Was bei Verstößen passieren kann
Wer trotz Verbots campiert, ein Schutzgebiet betritt oder einen Parkplatz entgegen der örtlichen Regelung nutzt, muss mit einer Aufforderung zum Abbau, einer Wegweisung oder einer Busse rechnen. Die konkrete Höhe hängt von Kanton, Gemeinde und Verstoß ab und lässt sich deshalb nicht seriös als einheitlicher Betrag nennen.
Teurer als ein Bußgeld können Schäden an Weiden, Böden oder Einrichtungen werden. Wer Müll hinterlässt, Feuer entfacht oder private Flächen ohne Zustimmung nutzt, kann zusätzlich für Reinigung oder Schadenersatz belangt werden. Unwissenheit schützt dabei nicht vor den lokalen Regeln.
Die sicherste Alternative ist ein offizieller Campingplatz oder ein ausgewiesener Stellplatz. Das kostet zwar häufig mehr als eine kostenlose Bergnacht, bietet dafür Toilette, Wasser, legalen Zugang und bei schlechtem Wetter deutlich mehr Sicherheit.
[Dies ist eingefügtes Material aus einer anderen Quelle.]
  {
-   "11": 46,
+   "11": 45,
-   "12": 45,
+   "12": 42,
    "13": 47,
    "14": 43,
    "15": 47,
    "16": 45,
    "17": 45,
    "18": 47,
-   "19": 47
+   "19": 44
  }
Für eine mehrtägige Reise kombiniere ich gerne einen Campingplatz im Tal mit einer einzelnen, gut geplanten Nacht im Hochgebirge.
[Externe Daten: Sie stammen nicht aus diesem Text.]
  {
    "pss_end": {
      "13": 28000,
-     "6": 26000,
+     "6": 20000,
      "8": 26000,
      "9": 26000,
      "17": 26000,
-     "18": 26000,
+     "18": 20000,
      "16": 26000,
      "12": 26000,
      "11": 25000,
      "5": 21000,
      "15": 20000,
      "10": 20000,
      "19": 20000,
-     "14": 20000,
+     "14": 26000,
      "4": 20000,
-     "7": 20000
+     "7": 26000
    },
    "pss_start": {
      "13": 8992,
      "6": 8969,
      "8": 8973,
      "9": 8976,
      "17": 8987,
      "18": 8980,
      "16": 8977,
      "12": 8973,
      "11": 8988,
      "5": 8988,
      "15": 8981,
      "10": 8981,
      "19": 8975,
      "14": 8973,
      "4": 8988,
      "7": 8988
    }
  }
Mit einer einfachen Prüfung wird aus Freiheit kein Ärger
Wer in der Schweiz wild campen möchte, sollte nicht nach einem vermeintlich universellen Ja oder Nein suchen. Entscheidend ist die Kombination aus Standort, Höhenlage, Gruppengröße, Aufenthaltsdauer und lokalen Vorschriften.
Für mich ist eine Bergnacht dann gut geplant, wenn ich vorab den Schutzstatus kenne, die Gemeinde im Zweifel gefragt habe, ohne Feuer auskomme und den Platz am Morgen sauberer verlasse, als ich ihn vorgefunden habe. Dann bleibt das Erlebnis, was es sein soll: eine ruhige Nacht in den Bergen, ohne unnötige Spuren und ohne böses Erwachen.